The brine purification mode is one of lime-soda ash method, two-soda method and lime-flue gas-soda ash method.

The injection mode of the brine purification precipitate is one of a multistage centrifugal pump and a high-pressure injection of a precipitation pump.

Injecting the distillate generated in the ammonia soda process into the halogen well at high pressure by using a centrifugal pump, wherein the sodium chloride and sodium sulfate in rock salt are dissolved in the sodium carbonate distillate, and Ca in the sodium carbonate distillate is not dissolved in the halogen well²⁺With SO in brine₄ ^2-And gypsum is generated and precipitated in a brine well dissolving cavity, and sodium chloride is the main component of brine, namely sodium chloride and sodium sulfate in rock salt dissolved by injecting soda distillate into the well to generate nitre brine with high sodium sulfate content, or low-nitre brine with low sodium sulfate content or calcium brine with high calcium content.

Purifying the brine by a lime-soda process or a two-soda process to respectively generate calcium carbonate and magnesium hydroxide precipitates to remove calcium and magnesium ions in the brine, transferring clear liquid after clarification into a liquid salt barrel to obtain liquid salt, and extracting brine by using a centrifugal pump or a precipitation pump to inject the precipitate calcium magnesium mud and the like into a well at high pressure, wherein the calcium magnesium mud can be precipitated in a dissolving cavity of the brine well.

The invention has the beneficial effects that:

1. the invention utilizes the soda distillate to produce liquid salt, realizes the salt and alkali co-production, widens the application range of the soda distillate and provides a new mode for the alkali industry in inland regions.

2. The low-nitrate brine is prepared in the salt cavity by using the soda distillate, so that the investment of a ground denitration device can be reduced, and the operating cost including the management, maintenance and medicament cost in the future is saved.

3. The nitrate brine prepared from the soda distillate in the salt cavity is reacted with the calcium brine to obtain low-nitrate brine, and the low-nitrate brine is prepared into liquid salt, so that a new idea is provided for the comprehensive utilization of the mirabilite rock salt mine brine well.

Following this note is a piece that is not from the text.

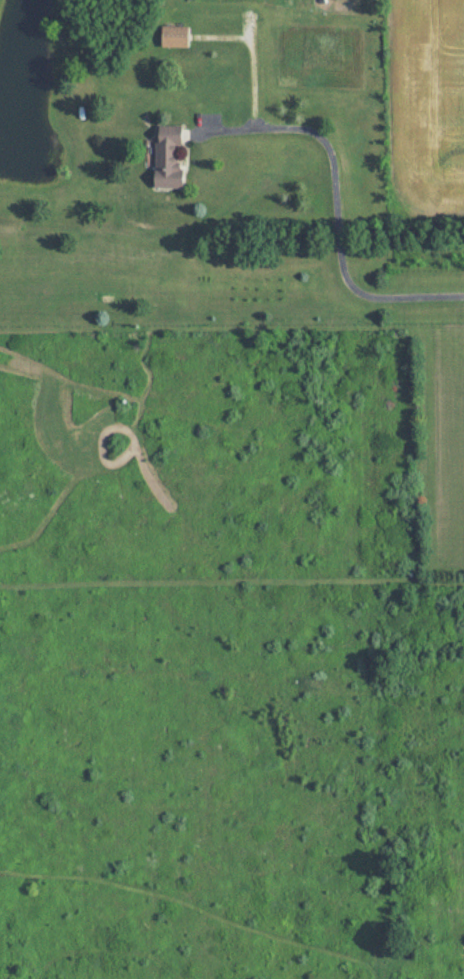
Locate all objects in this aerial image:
building: (175, 36)
building: (169, 157)
road: (338, 207)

3. Gypsum generated in the denitration reaction process is directly left in the salt cavity, so that the problem that the salt gypsum generated in the denitration is accumulated on the ground is solved; the high-purity gypsum obtained in the production process of the liquid salt can be directly used as a product, and the produced calcium-magnesium sludge is backfilled into a well, so that the environmental pollution can be avoided, and the environmental protection pressure of enterprises is reduced.

4. The invention also provides a method for removing ammonia from the liquid salt, and the liquid salt after ammonia removal can be used for alkali production industry and chlor-alkali industrial production.

Detailed Description

In order to more clearly and completely describe the technical scheme of the invention, the invention is further illustrated by the following specific examples, and it should be understood that the specific examples described herein are only for explaining the invention, and are not intended to limit the invention, and various changes can be made within the scope defined by the claims of the invention.